Segment Start: Given records

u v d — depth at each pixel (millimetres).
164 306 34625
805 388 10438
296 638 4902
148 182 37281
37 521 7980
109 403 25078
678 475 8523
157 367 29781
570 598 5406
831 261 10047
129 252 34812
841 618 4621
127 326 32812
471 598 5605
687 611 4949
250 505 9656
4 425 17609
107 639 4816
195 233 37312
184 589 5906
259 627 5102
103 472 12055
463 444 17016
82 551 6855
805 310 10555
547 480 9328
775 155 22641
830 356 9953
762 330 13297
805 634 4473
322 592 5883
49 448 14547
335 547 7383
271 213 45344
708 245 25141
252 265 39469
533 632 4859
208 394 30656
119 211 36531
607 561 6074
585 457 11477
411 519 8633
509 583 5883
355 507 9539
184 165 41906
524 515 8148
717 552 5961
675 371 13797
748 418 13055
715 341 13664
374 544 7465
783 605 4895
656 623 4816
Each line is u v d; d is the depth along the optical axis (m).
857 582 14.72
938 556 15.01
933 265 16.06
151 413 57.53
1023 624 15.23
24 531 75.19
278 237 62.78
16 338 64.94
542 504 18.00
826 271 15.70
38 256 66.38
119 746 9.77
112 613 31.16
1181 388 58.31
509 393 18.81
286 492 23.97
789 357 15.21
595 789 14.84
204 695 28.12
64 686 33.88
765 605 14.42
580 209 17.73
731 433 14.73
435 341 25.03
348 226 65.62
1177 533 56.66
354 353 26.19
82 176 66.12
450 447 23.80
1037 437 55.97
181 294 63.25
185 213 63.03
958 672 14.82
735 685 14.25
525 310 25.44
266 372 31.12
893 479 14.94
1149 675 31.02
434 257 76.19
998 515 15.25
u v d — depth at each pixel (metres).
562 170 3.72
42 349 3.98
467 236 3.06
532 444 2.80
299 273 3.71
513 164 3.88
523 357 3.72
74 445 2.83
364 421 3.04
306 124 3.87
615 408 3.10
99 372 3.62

Segment End: Given records

#### [Work item]
The answer must consist of every line from the entries that holds the string "depth".

#### [Written solution]
u v d — depth at each pixel (millimetres).
Each line is u v d; d is the depth along the optical axis (m).
u v d — depth at each pixel (metres).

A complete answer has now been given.